→ REQUIRED ACTION:
How many lines in the records below contain the word "Pルート攻略"? Reply with the number alone.

→ INPUT DATA:
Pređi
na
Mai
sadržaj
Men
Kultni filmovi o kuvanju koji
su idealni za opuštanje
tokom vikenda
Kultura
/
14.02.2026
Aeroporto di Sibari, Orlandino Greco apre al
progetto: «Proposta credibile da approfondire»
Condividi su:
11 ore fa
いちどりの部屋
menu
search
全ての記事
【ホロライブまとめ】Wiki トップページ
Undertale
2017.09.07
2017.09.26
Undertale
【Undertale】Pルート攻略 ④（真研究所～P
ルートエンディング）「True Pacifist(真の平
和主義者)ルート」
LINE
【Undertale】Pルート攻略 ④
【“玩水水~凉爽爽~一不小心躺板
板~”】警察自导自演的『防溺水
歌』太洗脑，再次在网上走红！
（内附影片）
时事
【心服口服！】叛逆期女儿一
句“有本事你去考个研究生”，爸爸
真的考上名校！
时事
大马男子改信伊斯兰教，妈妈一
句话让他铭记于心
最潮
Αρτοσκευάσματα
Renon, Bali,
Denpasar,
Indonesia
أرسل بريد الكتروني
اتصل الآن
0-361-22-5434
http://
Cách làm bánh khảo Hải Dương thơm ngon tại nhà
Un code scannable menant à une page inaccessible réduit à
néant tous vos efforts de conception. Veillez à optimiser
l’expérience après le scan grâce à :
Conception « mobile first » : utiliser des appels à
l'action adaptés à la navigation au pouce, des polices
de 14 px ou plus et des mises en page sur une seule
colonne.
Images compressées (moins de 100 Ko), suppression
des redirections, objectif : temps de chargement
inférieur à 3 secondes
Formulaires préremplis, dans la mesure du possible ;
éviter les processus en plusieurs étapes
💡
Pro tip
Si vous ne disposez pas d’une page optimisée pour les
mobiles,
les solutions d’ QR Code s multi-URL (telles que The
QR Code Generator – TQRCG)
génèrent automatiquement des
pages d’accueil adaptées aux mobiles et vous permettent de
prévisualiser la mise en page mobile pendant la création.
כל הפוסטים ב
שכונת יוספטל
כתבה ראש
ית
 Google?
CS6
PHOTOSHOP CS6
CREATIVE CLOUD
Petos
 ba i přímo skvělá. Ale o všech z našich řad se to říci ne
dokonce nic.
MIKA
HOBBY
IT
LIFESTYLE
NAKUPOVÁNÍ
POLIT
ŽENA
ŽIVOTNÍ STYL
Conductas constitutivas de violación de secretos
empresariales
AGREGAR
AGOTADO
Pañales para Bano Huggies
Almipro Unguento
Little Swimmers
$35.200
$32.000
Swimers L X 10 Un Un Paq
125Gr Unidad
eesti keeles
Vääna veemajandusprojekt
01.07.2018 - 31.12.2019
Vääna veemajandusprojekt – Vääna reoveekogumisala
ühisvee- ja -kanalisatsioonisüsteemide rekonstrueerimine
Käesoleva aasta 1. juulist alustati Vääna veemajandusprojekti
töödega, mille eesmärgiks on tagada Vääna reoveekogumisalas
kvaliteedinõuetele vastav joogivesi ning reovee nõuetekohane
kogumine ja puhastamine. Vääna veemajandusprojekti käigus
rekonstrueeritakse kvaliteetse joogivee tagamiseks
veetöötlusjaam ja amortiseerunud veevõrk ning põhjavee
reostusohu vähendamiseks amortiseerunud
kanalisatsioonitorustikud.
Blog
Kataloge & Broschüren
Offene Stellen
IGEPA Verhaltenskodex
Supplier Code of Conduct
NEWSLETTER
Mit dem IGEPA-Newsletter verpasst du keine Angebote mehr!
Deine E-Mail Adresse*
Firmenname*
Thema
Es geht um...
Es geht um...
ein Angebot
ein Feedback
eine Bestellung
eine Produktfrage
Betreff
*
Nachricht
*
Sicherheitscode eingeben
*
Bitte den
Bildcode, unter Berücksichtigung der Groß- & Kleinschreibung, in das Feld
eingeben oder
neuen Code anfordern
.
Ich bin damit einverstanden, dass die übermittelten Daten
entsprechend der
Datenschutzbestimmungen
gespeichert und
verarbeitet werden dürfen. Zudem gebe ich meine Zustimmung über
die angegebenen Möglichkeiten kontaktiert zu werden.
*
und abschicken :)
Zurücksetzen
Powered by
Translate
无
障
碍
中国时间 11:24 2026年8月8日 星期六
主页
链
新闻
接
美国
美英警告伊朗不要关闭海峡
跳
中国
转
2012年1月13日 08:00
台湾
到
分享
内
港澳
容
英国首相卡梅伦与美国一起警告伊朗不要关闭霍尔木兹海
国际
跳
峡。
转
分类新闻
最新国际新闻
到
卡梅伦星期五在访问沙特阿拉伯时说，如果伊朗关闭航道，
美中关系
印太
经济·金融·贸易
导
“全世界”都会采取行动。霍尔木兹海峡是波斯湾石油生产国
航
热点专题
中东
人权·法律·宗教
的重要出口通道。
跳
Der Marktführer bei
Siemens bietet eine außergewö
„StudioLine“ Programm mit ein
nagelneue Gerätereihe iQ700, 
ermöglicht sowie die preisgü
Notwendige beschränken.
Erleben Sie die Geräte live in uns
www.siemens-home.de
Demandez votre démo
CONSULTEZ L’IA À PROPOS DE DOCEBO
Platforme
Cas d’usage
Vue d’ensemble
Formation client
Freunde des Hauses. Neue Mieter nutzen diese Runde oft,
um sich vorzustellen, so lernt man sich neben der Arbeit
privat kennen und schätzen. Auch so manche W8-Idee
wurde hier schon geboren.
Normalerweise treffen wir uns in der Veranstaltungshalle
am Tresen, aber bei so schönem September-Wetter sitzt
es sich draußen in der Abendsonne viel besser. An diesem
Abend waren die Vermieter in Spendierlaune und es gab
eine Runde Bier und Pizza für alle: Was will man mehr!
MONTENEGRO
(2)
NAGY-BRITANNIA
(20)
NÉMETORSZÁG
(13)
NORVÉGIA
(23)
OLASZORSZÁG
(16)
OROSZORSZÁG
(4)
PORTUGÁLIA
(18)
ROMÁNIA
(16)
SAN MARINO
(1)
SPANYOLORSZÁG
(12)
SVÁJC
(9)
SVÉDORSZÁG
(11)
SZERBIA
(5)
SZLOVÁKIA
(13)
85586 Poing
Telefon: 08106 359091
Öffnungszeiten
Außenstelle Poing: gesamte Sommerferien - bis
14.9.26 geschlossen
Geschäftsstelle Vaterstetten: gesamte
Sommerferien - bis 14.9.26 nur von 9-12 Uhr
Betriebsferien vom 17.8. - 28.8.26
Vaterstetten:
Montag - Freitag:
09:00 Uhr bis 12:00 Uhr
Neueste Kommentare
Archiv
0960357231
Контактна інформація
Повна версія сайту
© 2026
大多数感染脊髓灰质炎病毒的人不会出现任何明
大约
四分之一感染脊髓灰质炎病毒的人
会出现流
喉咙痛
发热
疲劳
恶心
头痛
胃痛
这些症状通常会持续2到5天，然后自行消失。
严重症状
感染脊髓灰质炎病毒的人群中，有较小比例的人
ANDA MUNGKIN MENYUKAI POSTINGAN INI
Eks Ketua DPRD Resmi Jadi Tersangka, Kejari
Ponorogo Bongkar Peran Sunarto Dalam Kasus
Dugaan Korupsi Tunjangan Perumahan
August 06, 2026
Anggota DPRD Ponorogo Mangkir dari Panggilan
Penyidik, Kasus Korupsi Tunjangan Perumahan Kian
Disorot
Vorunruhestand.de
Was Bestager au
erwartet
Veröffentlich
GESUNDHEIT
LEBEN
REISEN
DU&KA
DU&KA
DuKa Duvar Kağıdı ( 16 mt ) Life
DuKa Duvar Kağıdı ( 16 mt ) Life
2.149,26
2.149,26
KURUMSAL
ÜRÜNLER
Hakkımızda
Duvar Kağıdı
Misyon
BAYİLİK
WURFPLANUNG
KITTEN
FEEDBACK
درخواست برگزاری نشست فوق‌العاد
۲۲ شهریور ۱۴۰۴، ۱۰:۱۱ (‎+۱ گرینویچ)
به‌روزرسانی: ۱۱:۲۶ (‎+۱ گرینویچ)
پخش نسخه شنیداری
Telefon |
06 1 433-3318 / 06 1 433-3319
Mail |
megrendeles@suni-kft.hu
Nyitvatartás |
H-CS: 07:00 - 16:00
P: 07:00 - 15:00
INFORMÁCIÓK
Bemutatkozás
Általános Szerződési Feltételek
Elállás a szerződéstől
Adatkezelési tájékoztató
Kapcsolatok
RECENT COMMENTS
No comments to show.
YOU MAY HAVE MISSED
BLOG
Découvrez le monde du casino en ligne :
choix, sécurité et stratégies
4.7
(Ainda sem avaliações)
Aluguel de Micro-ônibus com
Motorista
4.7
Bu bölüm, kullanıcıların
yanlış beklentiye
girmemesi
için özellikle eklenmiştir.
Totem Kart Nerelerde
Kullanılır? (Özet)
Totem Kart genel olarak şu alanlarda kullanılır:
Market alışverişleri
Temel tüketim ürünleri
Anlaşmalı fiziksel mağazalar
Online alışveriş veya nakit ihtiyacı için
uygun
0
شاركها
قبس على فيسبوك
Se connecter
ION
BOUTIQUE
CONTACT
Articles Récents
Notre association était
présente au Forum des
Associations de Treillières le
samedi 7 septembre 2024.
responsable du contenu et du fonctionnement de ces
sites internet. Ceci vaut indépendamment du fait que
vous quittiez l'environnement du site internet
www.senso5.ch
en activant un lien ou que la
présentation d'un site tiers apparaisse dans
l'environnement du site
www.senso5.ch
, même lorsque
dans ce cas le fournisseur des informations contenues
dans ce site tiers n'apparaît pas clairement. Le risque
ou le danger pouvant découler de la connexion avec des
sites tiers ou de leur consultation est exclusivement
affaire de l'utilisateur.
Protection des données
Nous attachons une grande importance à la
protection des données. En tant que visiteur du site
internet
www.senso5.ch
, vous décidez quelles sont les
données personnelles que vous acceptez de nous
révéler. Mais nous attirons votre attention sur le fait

→ EXPECTED ANSWER:
2